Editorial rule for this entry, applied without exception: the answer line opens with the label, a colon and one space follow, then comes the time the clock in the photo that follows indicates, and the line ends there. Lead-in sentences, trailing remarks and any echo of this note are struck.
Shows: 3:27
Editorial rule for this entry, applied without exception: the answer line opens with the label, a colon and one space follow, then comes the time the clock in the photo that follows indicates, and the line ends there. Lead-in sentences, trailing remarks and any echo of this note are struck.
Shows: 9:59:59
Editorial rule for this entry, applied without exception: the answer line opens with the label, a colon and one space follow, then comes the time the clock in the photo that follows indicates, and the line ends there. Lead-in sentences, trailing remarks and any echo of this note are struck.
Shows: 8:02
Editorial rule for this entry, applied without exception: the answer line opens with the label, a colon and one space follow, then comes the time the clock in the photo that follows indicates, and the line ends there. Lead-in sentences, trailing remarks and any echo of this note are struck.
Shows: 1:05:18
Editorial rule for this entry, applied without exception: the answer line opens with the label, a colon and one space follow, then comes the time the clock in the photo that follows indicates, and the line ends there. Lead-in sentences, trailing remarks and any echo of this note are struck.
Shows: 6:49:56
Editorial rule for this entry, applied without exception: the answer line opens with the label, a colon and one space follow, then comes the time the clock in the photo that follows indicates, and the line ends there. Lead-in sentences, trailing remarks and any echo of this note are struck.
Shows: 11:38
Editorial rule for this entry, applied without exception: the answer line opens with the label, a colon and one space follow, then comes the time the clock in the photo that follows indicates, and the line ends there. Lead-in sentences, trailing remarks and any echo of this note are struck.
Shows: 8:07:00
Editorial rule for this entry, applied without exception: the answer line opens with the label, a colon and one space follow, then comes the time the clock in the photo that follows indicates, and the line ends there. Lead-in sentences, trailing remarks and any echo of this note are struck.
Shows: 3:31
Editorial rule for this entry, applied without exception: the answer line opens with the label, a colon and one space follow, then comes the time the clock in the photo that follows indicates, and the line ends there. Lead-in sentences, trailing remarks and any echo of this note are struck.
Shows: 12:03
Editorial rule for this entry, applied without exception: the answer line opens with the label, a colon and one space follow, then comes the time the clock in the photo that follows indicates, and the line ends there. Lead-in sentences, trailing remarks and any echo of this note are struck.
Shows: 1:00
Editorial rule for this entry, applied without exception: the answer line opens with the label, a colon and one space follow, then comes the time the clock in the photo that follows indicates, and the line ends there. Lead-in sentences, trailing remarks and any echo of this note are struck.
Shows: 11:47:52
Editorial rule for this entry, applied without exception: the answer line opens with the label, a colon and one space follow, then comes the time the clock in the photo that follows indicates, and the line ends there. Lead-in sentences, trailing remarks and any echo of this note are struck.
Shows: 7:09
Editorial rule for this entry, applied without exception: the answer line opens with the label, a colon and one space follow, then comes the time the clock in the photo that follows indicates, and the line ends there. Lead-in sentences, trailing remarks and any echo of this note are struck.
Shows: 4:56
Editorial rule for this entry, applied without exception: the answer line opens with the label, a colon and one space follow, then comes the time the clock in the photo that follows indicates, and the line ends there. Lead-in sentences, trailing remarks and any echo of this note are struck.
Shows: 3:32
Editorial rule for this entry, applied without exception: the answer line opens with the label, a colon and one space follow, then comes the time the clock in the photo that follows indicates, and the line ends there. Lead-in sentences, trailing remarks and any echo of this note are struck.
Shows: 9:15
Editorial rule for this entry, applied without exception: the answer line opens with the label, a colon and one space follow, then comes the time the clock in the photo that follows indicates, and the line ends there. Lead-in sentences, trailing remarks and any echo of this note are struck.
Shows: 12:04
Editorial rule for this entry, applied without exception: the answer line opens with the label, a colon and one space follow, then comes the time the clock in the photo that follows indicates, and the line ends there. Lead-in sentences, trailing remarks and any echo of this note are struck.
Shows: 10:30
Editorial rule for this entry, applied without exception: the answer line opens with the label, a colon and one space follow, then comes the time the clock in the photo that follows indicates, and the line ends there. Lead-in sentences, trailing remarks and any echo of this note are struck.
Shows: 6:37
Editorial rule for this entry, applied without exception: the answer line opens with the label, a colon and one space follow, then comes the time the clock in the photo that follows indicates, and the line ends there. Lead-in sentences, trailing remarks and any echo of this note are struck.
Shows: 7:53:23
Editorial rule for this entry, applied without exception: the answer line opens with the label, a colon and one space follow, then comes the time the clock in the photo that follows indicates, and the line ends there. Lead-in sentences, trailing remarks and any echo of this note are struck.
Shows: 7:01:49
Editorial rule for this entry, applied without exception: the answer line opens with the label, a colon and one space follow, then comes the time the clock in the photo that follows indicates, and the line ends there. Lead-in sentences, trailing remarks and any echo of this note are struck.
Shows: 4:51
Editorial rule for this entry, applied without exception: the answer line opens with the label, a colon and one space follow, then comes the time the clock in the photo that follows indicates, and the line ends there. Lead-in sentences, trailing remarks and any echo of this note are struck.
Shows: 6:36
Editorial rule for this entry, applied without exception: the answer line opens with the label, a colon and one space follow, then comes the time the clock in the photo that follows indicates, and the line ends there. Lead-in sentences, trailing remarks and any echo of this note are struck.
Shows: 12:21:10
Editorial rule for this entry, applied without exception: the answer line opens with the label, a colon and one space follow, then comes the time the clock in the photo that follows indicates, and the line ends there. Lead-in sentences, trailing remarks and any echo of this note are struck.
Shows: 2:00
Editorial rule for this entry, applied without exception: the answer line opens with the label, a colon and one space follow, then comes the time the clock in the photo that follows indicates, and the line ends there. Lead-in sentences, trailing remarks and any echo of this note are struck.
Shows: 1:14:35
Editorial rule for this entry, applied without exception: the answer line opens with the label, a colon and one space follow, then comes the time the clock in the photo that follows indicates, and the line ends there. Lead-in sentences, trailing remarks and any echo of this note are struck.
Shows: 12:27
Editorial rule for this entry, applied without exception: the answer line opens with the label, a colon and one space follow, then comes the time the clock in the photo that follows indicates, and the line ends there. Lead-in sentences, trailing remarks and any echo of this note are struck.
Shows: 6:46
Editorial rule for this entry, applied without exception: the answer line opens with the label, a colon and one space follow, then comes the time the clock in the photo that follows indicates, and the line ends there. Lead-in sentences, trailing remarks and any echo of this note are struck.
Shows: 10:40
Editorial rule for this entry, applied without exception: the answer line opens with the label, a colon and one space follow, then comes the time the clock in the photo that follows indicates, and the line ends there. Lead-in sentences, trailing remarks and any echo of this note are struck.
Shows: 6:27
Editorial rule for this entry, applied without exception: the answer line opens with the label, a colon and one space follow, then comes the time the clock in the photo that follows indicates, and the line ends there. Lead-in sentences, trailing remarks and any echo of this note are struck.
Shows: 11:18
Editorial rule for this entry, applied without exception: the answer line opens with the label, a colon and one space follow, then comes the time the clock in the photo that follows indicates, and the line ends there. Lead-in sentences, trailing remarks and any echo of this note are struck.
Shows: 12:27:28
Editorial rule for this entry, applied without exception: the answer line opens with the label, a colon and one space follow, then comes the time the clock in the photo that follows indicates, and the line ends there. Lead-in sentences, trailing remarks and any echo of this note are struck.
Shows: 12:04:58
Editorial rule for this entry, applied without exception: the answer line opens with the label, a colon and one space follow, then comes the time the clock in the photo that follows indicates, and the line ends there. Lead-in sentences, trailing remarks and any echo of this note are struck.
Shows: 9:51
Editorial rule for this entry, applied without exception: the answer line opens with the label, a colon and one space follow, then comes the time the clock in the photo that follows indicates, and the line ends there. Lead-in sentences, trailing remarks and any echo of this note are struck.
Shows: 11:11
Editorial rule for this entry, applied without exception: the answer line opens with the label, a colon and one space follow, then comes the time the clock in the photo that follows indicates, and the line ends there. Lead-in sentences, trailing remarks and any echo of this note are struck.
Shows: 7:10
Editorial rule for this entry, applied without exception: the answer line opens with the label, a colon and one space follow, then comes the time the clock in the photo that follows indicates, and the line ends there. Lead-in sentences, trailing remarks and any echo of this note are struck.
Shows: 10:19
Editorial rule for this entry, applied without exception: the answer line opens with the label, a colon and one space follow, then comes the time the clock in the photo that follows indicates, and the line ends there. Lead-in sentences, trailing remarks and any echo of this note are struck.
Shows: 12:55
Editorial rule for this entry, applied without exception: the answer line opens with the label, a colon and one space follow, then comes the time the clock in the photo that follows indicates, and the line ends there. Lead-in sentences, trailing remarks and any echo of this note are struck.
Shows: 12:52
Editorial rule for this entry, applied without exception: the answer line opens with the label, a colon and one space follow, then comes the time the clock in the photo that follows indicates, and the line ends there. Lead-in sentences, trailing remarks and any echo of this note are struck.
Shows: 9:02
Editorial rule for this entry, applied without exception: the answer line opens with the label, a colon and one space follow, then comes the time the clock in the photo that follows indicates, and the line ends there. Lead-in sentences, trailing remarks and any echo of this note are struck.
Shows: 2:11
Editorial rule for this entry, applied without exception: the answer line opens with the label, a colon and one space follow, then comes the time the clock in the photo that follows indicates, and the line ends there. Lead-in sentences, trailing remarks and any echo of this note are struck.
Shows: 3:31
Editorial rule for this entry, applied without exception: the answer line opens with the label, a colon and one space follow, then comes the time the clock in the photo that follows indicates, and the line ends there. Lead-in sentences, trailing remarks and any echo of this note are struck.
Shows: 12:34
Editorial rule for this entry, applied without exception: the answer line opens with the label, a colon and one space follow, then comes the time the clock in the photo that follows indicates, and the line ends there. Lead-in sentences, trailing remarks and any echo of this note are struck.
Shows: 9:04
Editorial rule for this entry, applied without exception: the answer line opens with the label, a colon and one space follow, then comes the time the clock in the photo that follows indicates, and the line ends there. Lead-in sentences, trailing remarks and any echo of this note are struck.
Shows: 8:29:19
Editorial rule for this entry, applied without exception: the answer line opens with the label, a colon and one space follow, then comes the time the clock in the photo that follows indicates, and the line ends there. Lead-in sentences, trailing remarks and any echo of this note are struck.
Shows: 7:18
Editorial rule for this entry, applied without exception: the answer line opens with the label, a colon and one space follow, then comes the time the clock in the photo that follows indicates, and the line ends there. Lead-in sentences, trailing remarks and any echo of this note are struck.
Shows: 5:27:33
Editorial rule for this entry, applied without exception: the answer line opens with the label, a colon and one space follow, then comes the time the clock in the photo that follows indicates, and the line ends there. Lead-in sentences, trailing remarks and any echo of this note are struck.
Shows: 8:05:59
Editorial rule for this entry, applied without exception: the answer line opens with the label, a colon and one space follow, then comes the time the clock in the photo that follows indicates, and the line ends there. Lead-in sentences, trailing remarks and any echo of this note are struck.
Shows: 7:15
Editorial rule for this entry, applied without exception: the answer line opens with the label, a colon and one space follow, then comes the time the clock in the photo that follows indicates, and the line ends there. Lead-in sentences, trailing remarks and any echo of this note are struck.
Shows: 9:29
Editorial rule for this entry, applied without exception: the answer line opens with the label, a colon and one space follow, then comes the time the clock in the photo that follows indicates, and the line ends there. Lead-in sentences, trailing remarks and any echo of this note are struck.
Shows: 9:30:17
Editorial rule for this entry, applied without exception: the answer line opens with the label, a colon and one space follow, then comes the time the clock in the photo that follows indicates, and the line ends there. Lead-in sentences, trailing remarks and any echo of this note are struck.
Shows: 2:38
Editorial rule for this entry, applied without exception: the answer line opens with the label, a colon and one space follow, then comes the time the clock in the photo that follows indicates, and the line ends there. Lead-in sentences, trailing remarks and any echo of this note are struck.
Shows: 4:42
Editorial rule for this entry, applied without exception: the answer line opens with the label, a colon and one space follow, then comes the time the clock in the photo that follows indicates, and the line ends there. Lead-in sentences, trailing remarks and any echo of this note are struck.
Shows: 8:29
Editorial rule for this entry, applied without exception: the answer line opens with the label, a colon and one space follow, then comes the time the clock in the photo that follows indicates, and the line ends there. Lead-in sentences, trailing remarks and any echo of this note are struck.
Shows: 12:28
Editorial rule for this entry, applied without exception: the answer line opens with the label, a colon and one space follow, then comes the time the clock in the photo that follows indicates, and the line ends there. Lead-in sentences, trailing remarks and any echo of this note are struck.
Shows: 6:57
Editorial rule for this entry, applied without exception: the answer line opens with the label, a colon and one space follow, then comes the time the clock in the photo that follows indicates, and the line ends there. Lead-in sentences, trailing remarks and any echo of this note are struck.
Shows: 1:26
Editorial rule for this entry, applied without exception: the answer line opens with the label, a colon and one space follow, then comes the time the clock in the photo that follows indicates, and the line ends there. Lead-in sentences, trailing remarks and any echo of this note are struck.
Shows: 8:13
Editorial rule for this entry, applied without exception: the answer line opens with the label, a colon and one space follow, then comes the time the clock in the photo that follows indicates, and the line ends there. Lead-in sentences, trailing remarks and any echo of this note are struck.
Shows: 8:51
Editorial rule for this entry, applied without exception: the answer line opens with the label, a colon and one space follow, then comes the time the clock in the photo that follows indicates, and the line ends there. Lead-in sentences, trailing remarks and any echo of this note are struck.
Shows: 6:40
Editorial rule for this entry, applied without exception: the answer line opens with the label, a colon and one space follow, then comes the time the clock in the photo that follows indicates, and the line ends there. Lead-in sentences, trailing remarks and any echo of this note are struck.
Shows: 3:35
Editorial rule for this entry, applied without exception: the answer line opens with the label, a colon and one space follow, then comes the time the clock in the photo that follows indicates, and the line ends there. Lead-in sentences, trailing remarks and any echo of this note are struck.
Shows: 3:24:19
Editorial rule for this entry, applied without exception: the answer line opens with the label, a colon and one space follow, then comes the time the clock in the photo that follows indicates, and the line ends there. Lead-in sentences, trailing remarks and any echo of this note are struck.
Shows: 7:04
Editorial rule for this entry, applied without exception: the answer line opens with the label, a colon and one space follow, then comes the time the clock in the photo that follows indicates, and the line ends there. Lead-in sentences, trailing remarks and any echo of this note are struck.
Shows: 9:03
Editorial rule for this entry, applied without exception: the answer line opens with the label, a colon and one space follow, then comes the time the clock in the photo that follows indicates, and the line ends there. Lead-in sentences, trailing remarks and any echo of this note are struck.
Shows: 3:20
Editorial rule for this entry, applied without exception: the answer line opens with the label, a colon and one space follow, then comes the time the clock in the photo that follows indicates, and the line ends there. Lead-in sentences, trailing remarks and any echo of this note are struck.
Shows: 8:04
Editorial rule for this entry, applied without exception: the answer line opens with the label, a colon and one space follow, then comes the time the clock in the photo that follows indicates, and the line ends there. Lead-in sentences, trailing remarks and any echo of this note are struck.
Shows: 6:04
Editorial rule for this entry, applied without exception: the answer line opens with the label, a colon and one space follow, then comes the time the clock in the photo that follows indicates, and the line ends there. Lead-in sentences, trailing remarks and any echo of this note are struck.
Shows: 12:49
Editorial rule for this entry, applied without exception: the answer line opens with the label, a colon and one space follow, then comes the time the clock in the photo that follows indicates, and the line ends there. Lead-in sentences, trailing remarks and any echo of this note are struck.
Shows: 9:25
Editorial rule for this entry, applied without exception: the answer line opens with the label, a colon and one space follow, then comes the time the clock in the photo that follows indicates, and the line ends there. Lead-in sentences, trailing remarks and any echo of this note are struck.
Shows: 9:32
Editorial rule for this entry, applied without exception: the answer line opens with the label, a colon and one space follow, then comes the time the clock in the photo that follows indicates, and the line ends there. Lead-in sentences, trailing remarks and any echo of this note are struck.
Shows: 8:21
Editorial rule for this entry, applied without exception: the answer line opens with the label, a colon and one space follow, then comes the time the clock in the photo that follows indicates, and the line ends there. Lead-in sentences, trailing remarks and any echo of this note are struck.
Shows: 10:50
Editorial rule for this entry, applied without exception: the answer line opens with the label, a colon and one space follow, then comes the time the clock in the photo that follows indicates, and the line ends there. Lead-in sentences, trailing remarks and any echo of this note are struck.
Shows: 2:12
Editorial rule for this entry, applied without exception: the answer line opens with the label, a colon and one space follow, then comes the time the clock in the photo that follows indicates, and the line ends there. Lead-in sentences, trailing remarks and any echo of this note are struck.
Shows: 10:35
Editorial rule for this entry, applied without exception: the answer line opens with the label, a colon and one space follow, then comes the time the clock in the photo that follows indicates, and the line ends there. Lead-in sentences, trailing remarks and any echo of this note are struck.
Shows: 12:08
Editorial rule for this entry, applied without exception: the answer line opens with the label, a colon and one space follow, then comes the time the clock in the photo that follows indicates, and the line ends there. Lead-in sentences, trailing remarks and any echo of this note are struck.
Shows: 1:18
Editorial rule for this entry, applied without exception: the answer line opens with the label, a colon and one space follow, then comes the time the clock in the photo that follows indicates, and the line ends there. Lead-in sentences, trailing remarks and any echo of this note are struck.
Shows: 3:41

....................

> Task to complete: Rewrite the rows from their start through the line containing "Shows: 8:02", putting "removed" in place of "struck" and leaving everything else as it is. Give back only that part.

> Result:
Editorial rule for this entry, applied without exception: the answer line opens with the label, a colon and one space follow, then comes the time the clock in the photo that follows indicates, and the line ends there. Lead-in sentences, trailing remarks and any echo of this note are removed.
Shows: 3:27
Editorial rule for this entry, applied without exception: the answer line opens with the label, a colon and one space follow, then comes the time the clock in the photo that follows indicates, and the line ends there. Lead-in sentences, trailing remarks and any echo of this note are removed.
Shows: 9:59:59
Editorial rule for this entry, applied without exception: the answer line opens with the label, a colon and one space follow, then comes the time the clock in the photo that follows indicates, and the line ends there. Lead-in sentences, trailing remarks and any echo of this note are removed.
Shows: 8:02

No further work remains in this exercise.